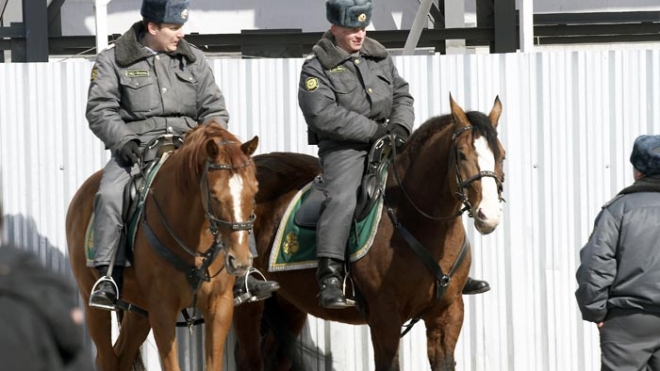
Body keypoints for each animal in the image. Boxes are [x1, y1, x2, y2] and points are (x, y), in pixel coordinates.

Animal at [65, 123, 260, 370]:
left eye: (254, 192)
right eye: (215, 195)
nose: (240, 261)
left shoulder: (220, 306)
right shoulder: (162, 310)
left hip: (139, 311)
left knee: (122, 355)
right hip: (93, 306)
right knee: (106, 358)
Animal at [233, 96, 506, 371]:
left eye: (502, 155)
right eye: (461, 154)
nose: (488, 215)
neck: (417, 222)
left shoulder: (448, 313)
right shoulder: (385, 317)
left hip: (290, 303)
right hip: (249, 305)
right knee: (249, 359)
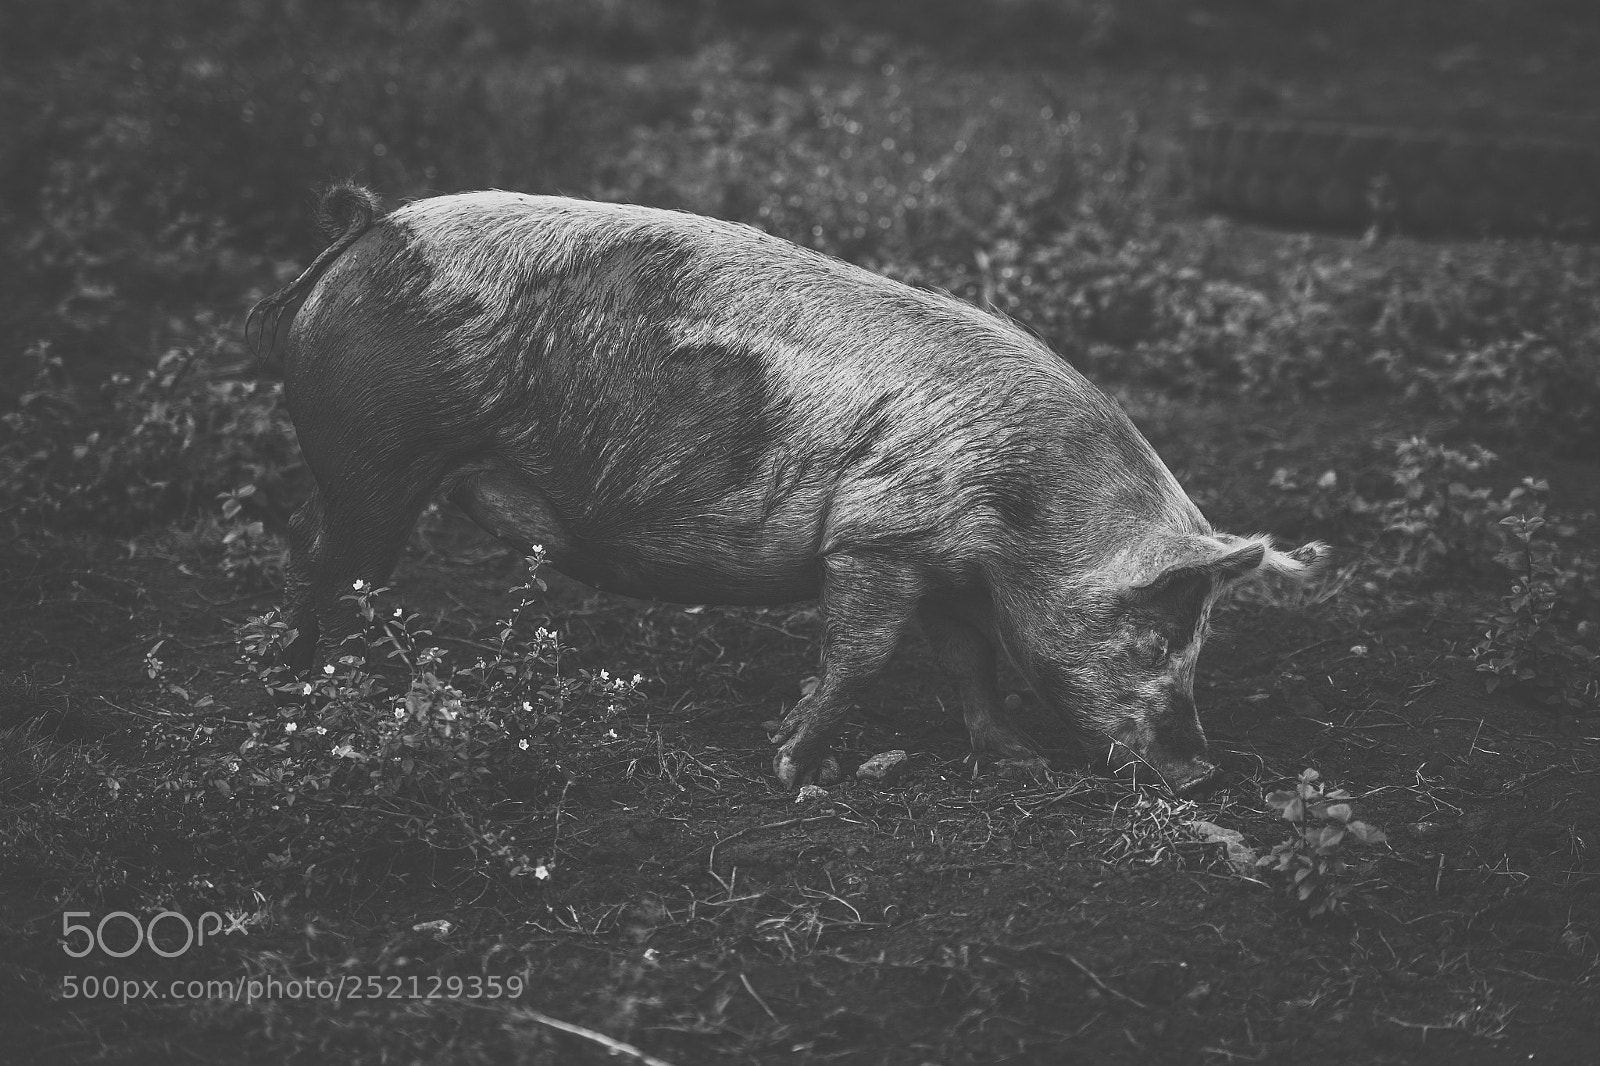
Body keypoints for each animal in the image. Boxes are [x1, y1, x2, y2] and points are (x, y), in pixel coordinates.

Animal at [248, 183, 1328, 795]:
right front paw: (789, 772)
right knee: (330, 562)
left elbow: (971, 664)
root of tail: (368, 229)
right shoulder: (876, 539)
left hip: (364, 465)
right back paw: (315, 688)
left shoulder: (947, 567)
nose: (1203, 774)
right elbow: (859, 657)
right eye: (1155, 631)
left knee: (310, 547)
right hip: (377, 452)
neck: (1029, 513)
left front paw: (1015, 760)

———

Exercise: Render all entries verbatim, excluding any pictures they hold.

Reply:
Body keypoints for each animal in the image. Boxes are [x1, y1, x2, y2] and points are (x, y), in pixel coordinates.

Animal at [65, 123, 260, 370]:
left eye: (254, 192)
right eye: (215, 195)
nose: (240, 261)
left shoulder: (220, 306)
right shoulder: (162, 310)
left hip: (139, 311)
left knee: (122, 355)
right hip: (93, 306)
right knee: (106, 358)
Animal at [233, 96, 506, 371]:
left eye: (502, 155)
right eye: (461, 154)
nose: (488, 215)
neck: (417, 222)
left shoulder: (448, 313)
right shoulder: (385, 317)
left hip: (290, 303)
right hip: (249, 305)
right knee: (249, 359)
Body keypoints for each animal in the image. Boxes are [x1, y1, x2, y2] and points are (x, y), in pixel coordinates.

Animal at [248, 183, 1328, 795]:
right front paw: (789, 772)
right knee: (330, 562)
left elbow: (971, 664)
root of tail: (368, 229)
right shoulder: (876, 539)
left hip: (364, 465)
right back paw: (315, 688)
left shoulder: (947, 567)
nose: (1203, 774)
right elbow: (859, 657)
right eye: (1155, 631)
left knee: (310, 547)
right hip: (377, 452)
neck: (1029, 513)
left front paw: (1015, 760)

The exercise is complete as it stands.